Wednesdays and Thursdays are the best days to contact prospects.

The study found that Wednesdays and Thursdays were the two best days to call leads and make contact. The study also found that Tuesdays are the worst days to contact a prospect.

In fact, Thursday is 49 percent better to contact prospects than on a Tuesday, making it the best time of the week to dedicate to prospecting!

Qualifying leads (different than just making first contact with them) is also most fruitful on Wednesdays. In fact, your chances of qualifying a lead on Hump Day are 24.9 percent better than on any given Friday, which is the worst day.

However, Friday wasn’t bad for making contact with a lead – just not the time to qualify them.

  1. The best time to call a qualified lead is between 4 pm and 5 pm.

In fact, the study found that calling during that late afternoon hour resulted in 149 percent better closing ratios versus calling at 1 pm to 2 pm. In general, 4 pm to 6 pm is the best time to make contact with a lead, as it’s 114 percent more successful than calling between 11 am and 12 pm (right before lunch time!).

The next best time to call a prospect is between 8 am and 9 am every day.

  1. The best time to respond to a lead is within 5 minutes.

It’s common sense that you should call people back as soon as possible, but the urge for recency is even more prevalent with web leads. The study found that just by waiting 10 minutes to call a prospect back, you’re hurting your chances of contacting and qualifying them by 400 percent, and your chances of landing the sale drop by 10x after the first 5 minutes have passed!

Furthermore, the odds of reaching a lead decrease by six times through the first hour, and drop another ten times after the first hour has passed. The study also found that after 20 hours had passed, it wasn’t even worth trying to call or contact prospects (unless through some sort of marketing automation like emails, etc.) because you actually might be hurting your chances of making the sale.

Of course, that speaks to web leads, which may be far different than real estate and loan prospects in the real world, but you get the idea – sometimes, it’s better to stop chasing and just wait for them to call you back, instead.

  1. Always make at least six call attempts to reach a prospect.

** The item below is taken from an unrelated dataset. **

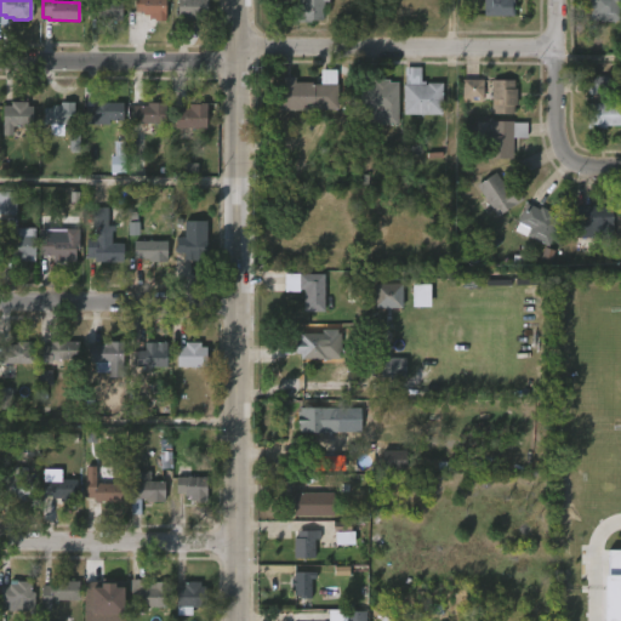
[(121,0),(120,21),(101,21),(101,17),(87,17),(87,0),(121,0)]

Therefore, most salespeople give up on a lead way too soon – and over 30 percent of qualified leads are never reached at all (although attempts may be made). The study found that just by making a few extra call attempts, the chance of closing the sale increased by 70 percent. The study found that by the sixth attempt to contact a qualified lead, your chances of closing the sale go up 90 percent compared to just making one call.

Point blank; sales people don’t make enough attempts to contact their qualified leads before giving up. The study found that while most salespeople will call a lead back one time, only slightly more than 20 percent – or one in five – will call twice.

They also discovered that only 10 percent will call three times, and only between 1 and 2 percent of salespeople will call a prospect back a sixth time in an attempt to make contact.

So how does the average company’s sales team stack up?

This survey also found that most companies are falling woefully short when it comes to optimal practices for engaging their prospects. In fact, the average company:

  • Makes only 1.5 call attempts to reach a prospect,
  • They take 4.4 hours before their first attempt to reach that prospect,
  • And 55 percent of companies never get around to responding at all!

Remember that these statistics are based on web leads, not “warm” referrals, prospects from networking, advertising, or inquiries generated from social media marketing.

But the four fundamentals of lead management probably still apply in some degree when it comes to prospecting for your real estate or mortgage lending business. If nothing else, start tracking the result of your prospecting efforts based on these four variables and see if you find a significant difference, as well!